Quer dizer, não oficialmente. O suburbano carioca adora viajar pra praia no Carnaval, passando 16 horas no engarrafamento da Niterói-Manilha. Quando junta uma grana vai pra Poços de Caldas ou Campos do Jordão, fica horas contando dos imensos e lindos bosques, mas não na casa dele. Ali não.

Árvore é que nem filho viado, ele aceita o do vizinho, acha bonito e corajoso mas na casa dele nem pensar. O carioca que consegue algum dinheiro, melhora de vida, tem trauma da casa com chão de terra aonde ele cresceu; morre de medo de ter que voltar pra uma vila, se herda a casa dos pais, precisa fazer uma reforma bem aparente pra “provar” que tem mérito.

Reconheceu, né? Todo brasileiro reconhece o famigerado piso de caquinho.

Qual a reforma que 9 em cada 10 suburbanos escolhem? A mais barata e mais eficiente como forma de propagandear seu sucesso financeiro: Cortam as árvores do quintal e cimentam tudo. Quem pode, coloca piso, ganhando elogios dos vizinhos.

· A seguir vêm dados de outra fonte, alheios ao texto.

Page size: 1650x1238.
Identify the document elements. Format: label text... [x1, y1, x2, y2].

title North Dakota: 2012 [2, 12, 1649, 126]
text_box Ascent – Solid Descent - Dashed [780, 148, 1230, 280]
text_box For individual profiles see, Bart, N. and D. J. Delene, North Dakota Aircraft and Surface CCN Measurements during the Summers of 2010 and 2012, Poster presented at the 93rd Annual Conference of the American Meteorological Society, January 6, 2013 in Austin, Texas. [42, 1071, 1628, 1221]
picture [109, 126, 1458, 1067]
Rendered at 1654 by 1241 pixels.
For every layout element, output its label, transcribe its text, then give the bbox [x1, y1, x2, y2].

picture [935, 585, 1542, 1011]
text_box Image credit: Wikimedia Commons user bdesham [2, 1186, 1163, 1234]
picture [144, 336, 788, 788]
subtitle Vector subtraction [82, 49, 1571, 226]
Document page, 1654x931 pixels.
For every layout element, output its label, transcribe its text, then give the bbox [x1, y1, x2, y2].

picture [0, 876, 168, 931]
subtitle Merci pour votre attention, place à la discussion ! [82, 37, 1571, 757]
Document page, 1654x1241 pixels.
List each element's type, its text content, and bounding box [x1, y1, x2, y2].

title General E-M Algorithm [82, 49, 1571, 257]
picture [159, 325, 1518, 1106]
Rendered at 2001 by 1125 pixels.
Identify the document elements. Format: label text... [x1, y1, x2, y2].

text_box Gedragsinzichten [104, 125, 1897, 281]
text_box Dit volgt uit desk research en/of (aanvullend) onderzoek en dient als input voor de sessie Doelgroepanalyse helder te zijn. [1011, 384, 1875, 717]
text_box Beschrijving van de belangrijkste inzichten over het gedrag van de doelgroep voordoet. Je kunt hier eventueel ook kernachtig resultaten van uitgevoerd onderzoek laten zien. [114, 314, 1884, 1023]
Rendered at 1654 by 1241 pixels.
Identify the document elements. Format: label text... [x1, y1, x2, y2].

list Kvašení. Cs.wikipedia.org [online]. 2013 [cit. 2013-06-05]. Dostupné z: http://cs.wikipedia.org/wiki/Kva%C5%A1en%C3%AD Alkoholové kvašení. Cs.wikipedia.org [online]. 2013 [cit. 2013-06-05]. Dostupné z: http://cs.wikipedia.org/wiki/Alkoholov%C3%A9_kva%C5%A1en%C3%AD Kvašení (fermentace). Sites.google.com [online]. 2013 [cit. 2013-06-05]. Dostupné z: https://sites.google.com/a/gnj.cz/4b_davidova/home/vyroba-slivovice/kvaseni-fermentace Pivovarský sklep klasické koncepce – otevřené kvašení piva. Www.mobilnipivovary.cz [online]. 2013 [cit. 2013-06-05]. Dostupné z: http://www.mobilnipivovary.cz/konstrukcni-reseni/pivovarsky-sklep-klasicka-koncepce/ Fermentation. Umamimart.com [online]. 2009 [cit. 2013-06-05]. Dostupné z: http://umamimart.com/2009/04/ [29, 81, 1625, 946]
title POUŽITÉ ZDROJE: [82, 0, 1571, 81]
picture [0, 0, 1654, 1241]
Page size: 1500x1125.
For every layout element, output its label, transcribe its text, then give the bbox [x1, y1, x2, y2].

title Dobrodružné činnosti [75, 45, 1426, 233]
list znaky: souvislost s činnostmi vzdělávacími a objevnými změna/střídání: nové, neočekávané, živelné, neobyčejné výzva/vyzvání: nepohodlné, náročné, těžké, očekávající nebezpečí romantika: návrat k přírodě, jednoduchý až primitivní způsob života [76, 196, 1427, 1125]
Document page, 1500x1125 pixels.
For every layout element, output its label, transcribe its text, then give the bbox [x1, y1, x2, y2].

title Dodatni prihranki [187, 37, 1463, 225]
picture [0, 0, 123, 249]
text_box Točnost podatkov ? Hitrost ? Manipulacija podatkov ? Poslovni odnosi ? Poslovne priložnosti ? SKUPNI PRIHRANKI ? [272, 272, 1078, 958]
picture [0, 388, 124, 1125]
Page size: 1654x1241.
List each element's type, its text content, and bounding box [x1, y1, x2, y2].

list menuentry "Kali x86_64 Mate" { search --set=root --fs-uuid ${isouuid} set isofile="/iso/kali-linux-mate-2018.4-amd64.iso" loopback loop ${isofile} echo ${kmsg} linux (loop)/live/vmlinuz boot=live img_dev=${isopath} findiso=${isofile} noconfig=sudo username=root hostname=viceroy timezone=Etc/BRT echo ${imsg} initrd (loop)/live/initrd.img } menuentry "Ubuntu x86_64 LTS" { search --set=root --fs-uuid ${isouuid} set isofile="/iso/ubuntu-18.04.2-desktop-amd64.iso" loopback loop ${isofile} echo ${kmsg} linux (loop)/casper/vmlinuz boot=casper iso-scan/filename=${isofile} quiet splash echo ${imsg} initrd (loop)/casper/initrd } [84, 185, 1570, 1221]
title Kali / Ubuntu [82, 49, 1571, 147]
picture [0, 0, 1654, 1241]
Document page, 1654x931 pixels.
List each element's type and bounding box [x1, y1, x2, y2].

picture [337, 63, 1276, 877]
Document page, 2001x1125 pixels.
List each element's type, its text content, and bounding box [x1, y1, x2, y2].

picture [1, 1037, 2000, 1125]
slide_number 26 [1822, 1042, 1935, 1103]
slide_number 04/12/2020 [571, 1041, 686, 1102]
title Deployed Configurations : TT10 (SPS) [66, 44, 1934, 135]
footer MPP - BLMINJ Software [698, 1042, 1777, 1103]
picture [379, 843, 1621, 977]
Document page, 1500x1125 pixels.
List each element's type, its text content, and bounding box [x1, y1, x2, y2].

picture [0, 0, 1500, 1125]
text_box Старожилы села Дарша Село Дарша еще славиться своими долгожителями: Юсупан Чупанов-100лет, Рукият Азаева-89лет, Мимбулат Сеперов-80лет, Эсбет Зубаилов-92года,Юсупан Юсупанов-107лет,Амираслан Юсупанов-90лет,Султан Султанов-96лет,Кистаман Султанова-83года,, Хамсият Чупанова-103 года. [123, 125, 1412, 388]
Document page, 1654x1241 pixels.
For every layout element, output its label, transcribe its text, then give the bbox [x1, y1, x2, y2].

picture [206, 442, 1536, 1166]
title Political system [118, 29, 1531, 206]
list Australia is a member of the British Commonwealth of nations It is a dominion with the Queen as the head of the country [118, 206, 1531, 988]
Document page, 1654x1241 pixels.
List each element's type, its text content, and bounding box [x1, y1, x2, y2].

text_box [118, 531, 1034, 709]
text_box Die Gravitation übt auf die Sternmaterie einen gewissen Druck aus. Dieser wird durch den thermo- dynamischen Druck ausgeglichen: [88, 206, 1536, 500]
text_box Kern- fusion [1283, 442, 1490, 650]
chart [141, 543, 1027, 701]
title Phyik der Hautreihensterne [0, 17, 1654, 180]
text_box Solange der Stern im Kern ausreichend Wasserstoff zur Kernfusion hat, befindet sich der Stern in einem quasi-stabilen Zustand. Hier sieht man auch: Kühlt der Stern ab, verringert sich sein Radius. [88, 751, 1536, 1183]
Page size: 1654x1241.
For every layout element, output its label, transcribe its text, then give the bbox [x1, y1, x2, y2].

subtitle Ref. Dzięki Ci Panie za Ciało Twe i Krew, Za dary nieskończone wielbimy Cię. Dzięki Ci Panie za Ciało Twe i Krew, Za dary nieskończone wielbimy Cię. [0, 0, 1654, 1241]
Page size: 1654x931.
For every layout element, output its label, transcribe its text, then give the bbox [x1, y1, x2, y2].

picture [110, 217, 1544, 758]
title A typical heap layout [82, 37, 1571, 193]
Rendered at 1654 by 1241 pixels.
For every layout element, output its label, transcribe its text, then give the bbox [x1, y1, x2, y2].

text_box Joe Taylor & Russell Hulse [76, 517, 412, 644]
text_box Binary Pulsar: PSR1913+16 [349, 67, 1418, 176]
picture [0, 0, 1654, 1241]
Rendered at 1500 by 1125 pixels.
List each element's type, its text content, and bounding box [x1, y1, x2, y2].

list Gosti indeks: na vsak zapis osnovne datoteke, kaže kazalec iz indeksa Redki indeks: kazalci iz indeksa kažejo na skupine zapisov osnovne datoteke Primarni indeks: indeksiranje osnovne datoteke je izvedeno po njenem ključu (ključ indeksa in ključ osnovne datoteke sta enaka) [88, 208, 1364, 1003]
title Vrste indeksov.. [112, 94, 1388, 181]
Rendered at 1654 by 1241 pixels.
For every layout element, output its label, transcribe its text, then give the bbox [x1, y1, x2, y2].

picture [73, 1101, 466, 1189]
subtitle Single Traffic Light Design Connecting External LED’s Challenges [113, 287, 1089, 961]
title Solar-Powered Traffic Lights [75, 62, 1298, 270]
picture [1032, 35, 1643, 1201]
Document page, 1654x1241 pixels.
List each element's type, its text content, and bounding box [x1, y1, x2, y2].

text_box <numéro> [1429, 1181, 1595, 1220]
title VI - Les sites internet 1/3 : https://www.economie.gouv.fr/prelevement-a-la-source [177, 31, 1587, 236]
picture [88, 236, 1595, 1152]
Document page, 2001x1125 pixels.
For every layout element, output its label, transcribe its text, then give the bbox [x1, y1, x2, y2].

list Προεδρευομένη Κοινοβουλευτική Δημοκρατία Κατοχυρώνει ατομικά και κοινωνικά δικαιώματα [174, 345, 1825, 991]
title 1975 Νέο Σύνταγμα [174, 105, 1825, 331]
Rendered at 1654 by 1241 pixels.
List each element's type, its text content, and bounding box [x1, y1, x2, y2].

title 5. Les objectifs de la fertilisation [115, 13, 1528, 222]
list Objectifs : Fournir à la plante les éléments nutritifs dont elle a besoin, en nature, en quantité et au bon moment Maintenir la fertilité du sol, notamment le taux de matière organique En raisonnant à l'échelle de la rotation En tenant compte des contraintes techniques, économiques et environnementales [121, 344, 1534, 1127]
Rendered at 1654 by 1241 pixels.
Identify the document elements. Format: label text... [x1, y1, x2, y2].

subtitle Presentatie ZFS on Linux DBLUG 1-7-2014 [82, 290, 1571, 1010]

Já vi casas com quintais enormes, cheios de árvores frutíferas que foram dizimados em prol de um imenso cimentado roxo (pobre ADORA cimento colorizado) e uma maldita piscina TONE.

“Olha, estamos progredindo, já cimentamos o quintal e matamos a árvore que estraga o piso com as raízes.

Ninguém lamentava o fim das árvores, no máximo comentavam “nossa dava trabalho ficar varrendo as folhas”. Aí, claro, no verão todo mundo tinha que se enfiar naquele cilindro de plástico cheio de urina e coliformes, único jeito de sobreviver ao calor senegalesco do cimentado.

Essa tendência parece ter migrado pro brasileiro em geral, talvez por causa da obsessão nacional com o Niemeyer, aquele cara que fazia ótima arquitetura cujo único defeito era não ser compatível com seres humanos. Niemeyer odiava árvores, talvez por seu verde-dólar ofender os sentimentos comunistas do arquiteto.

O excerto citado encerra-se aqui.